Maartje Korstanje (Goes 1982) makes irregular sculptures, mainly out of cardboard supplemented by diverse other materials. These are often large, room-filling objects that, with their organic forms, induce ideas of tree roots, insects or carcasses. Ambiguity and animation are important concepts in her work, in which she explores the twilight zone where beauty acquires a sinister edge and where doubt raises its ugly head: ‘Has it just died, or is it now coming to life?’ Korstanje studied at the St. Joost Academie in Breda and the Sandberg Institute in Amsterdam. The Groninger Museum has been following her for quite some time and this exhibition is her most extensive one up to the present. Most of the work shown here has been made especially for the occasion.

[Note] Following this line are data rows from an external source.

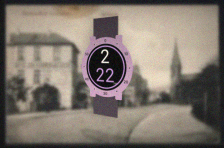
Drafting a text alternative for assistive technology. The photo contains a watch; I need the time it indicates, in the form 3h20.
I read 2h22
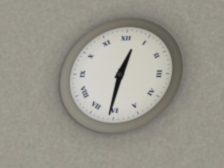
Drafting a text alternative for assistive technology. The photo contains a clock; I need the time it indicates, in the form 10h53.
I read 12h31
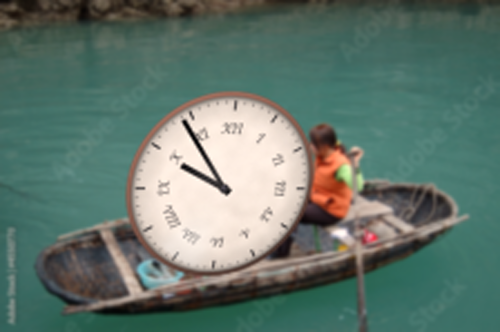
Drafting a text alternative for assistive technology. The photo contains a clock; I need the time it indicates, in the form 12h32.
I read 9h54
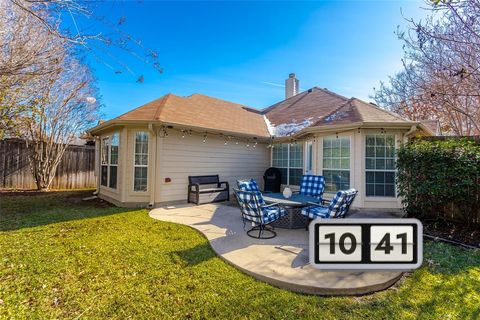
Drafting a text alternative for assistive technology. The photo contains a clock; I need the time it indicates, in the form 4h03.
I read 10h41
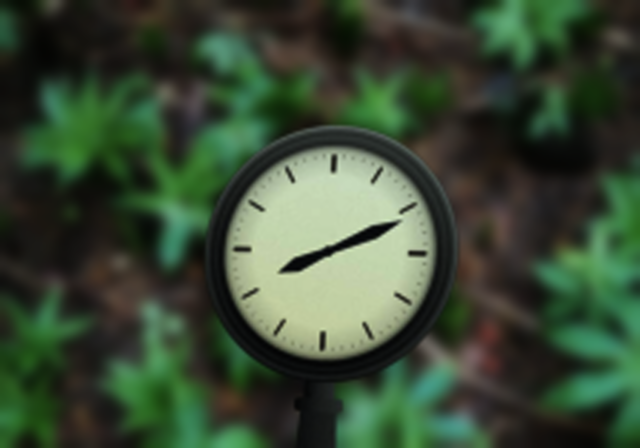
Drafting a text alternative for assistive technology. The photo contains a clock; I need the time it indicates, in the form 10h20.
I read 8h11
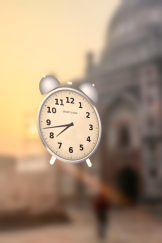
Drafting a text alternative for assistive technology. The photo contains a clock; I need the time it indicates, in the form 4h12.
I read 7h43
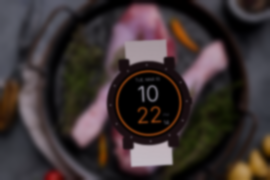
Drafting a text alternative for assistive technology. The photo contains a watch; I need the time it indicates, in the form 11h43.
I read 10h22
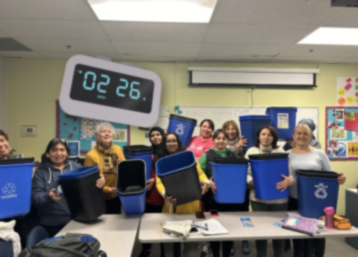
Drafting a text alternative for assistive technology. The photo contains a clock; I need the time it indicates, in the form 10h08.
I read 2h26
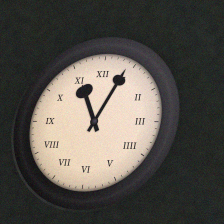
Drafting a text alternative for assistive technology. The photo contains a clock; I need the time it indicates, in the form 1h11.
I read 11h04
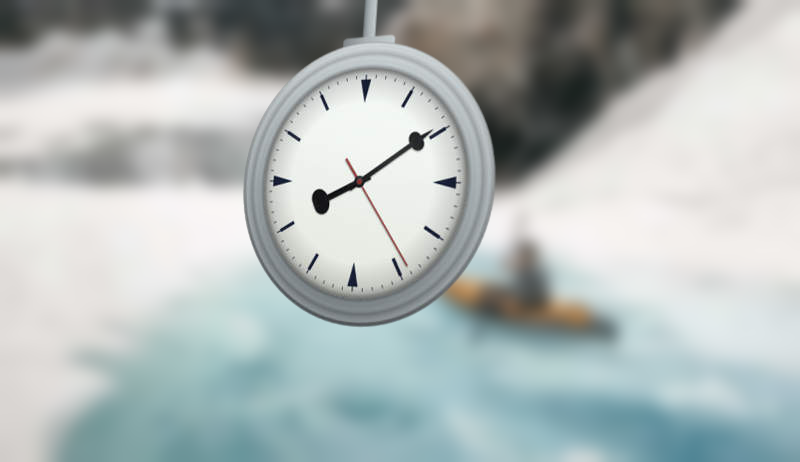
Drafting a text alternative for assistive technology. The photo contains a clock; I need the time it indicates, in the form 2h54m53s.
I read 8h09m24s
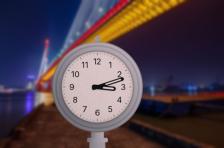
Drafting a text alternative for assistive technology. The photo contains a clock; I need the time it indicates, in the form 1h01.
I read 3h12
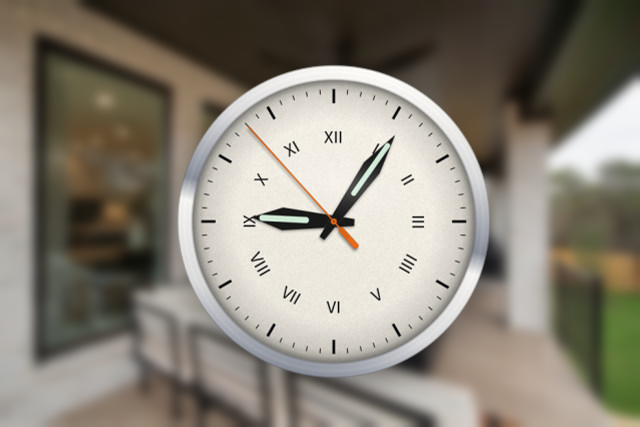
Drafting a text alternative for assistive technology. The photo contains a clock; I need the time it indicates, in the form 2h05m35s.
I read 9h05m53s
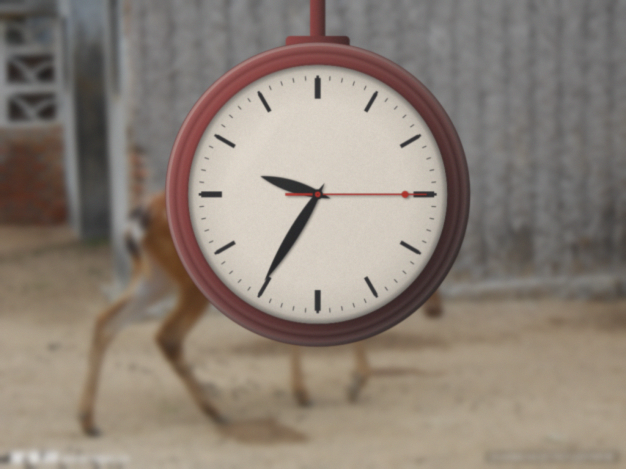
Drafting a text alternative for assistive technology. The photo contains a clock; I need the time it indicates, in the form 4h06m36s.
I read 9h35m15s
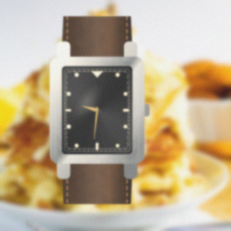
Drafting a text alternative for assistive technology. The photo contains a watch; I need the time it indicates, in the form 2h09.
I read 9h31
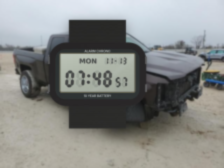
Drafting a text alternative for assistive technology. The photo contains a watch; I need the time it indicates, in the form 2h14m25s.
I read 7h48m57s
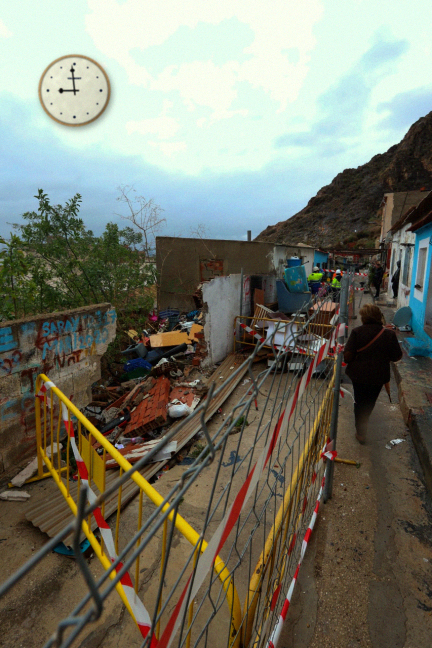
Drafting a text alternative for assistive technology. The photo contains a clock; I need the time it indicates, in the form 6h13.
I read 8h59
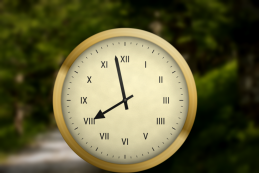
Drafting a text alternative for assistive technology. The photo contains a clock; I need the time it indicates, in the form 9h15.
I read 7h58
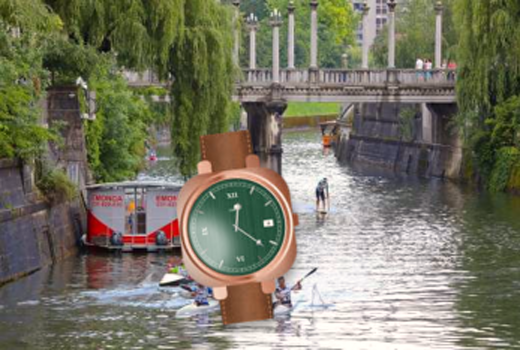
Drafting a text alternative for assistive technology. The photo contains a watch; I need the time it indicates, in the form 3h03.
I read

Much of Korstanje’s (earlier) work refers to animal shapes and other recognizable natural objects. That work expresses a deep fascination for animals and nature, something that is not surprising for someone who grew up on a farm in the Province of Zeeland. But in addition to these recognizable elements, her work also has a very outspoken formal side. It can be regarded as an ongoing investigation into form and material, in which classical sculptural principles such as composition, structure and texture are all equally important.
The result is not determined in advance but develops during the process of creation – kneading and pasting. Originally she mainly used papier-mâché, which she replaced with cardboard after a time. She gradually expanded her arsenal with silver leaf, synthetic materials, ceramics, bronze, textile and existing objects such as a cart. She introduces tension into her work by playing with contrasts: dry and (apparently) wet, brownish and unnaturally brightly coloured, round and spiky, hard and soft, figurative and abstract.
Korstanje’s work has become more stratified in the course of time. It ranges from literal quotes or references to living creatures and current events (such as bee extinction) to existential and universal themes such as life and death, the boundary between organisms and objects, culture and nature.
The exhibition runs from 22 November 2014 to 22 March 2015.